Directions:
The printed result should hold only the lines from the opening of the data through the line bearing "Attribution Gap (BVAC Framework)", exactly as given and without pictures.

[Saved entries]
··········
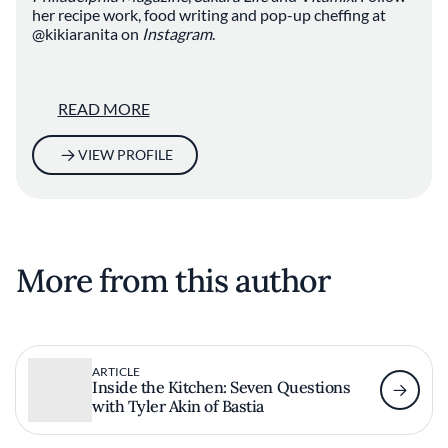
her recipe work, food writing and pop-up cheffing at
@kikiaranita on
Instagram
.
READ MORE
VIEW PROFILE
More from this author
ARTICLE
Inside the Kitchen: Seven Questions
with Tyler Akin of Bastia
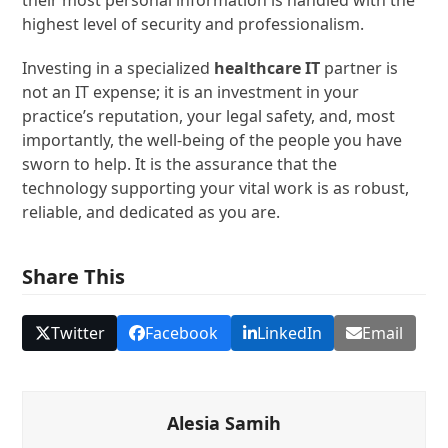
their most personal information is handled with the
highest level of security and professionalism.
Investing in a specialized
healthcare IT
partner is
not an IT expense; it is an investment in your
practice’s reputation, your legal safety, and, most
importantly, the well-being of the people you have
sworn to help. It is the assurance that the
technology supporting your vital work is as robust,
reliable, and dedicated as you are.
Share This
Twitter
Facebook
LinkedIn
Email
Alesia Samih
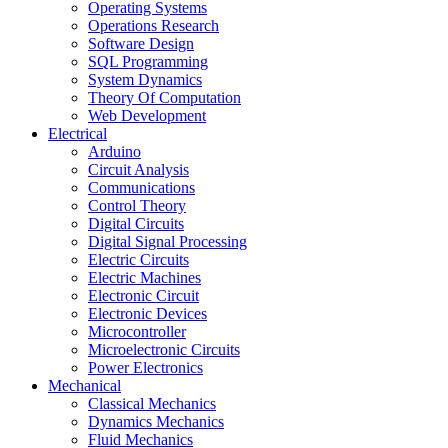
Operating Systems
Operations Research
Software Design
SQL Programming
System Dynamics
Theory Of Computation
Web Development
Electrical
Arduino
Circuit Analysis
Communications
Control Theory
Digital Circuits
Digital Signal Processing
Electric Circuits
Electric Machines
Electronic Circuit
Electronic Devices
Microcontroller
Microelectronic Circuits
Power Electronics
Mechanical
Classical Mechanics
Dynamics Mechanics
Fluid Mechanics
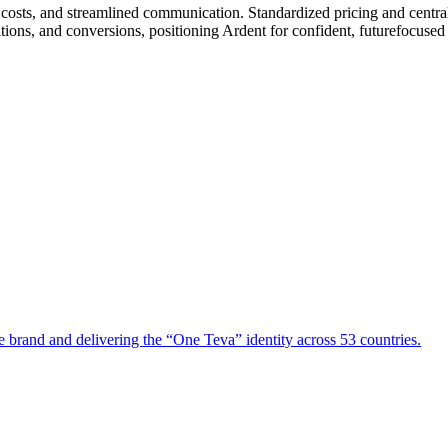
le costs, and streamlined communication. Standardized pricing and cent
tions, and conversions, positioning Ardent for confident, futurefocused
e brand and delivering the “One Teva” identity across 53 countries.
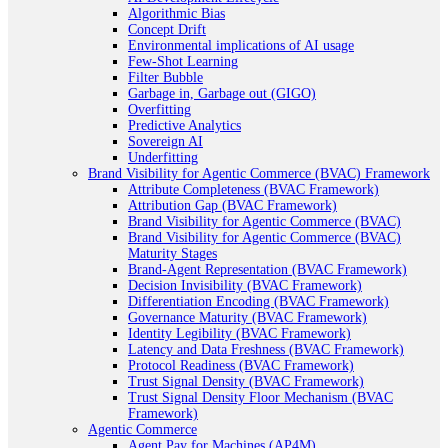
Algorithmic Bias
Concept Drift
Environmental implications of AI usage
Few-Shot Learning
Filter Bubble
Garbage in, Garbage out (GIGO)
Overfitting
Predictive Analytics
Sovereign AI
Underfitting
Brand Visibility for Agentic Commerce (BVAC) Framework
Attribute Completeness (BVAC Framework)
Attribution Gap (BVAC Framework)
Brand Visibility for Agentic Commerce (BVAC)
Brand Visibility for Agentic Commerce (BVAC)
Maturity Stages
Brand-Agent Representation (BVAC Framework)
Decision Invisibility (BVAC Framework)
Differentiation Encoding (BVAC Framework)
Governance Maturity (BVAC Framework)
Identity Legibility (BVAC Framework)
Latency and Data Freshness (BVAC Framework)
Protocol Readiness (BVAC Framework)
Trust Signal Density (BVAC Framework)
Trust Signal Density Floor Mechanism (BVAC
Framework)
Agentic Commerce
Agent Pay for Machines (AP4M)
··········
Answer section:
her recipe work, food writing and pop-up cheffing at
@kikiaranita on
Instagram
.
READ MORE
VIEW PROFILE
More from this author
ARTICLE
Inside the Kitchen: Seven Questions
with Tyler Akin of Bastia
their most personal information is handled with the
highest level of security and professionalism.
Investing in a specialized
healthcare IT
partner is
not an IT expense; it is an investment in your
practice’s reputation, your legal safety, and, most
importantly, the well-being of the people you have
sworn to help. It is the assurance that the
technology supporting your vital work is as robust,
reliable, and dedicated as you are.
Share This
Twitter
Facebook
LinkedIn
Email
Alesia Samih
Operating Systems
Operations Research
Software Design
SQL Programming
System Dynamics
Theory Of Computation
Web Development
Electrical
Arduino
Circuit Analysis
Communications
Control Theory
Digital Circuits
Digital Signal Processing
Electric Circuits
Electric Machines
Electronic Circuit
Electronic Devices
Microcontroller
Microelectronic Circuits
Power Electronics
Mechanical
Classical Mechanics
Dynamics Mechanics
Fluid Mechanics
le costs, and streamlined communication. Standardized pricing and cent
tions, and conversions, positioning Ardent for confident, futurefocused
e brand and delivering the “One Teva” identity across 53 countries.
Algorithmic Bias
Concept Drift
Environmental implications of AI usage
Few-Shot Learning
Filter Bubble
Garbage in, Garbage out (GIGO)
Overfitting
Predictive Analytics
Sovereign AI
Underfitting
Brand Visibility for Agentic Commerce (BVAC) Framework
Attribute Completeness (BVAC Framework)
Attribution Gap (BVAC Framework)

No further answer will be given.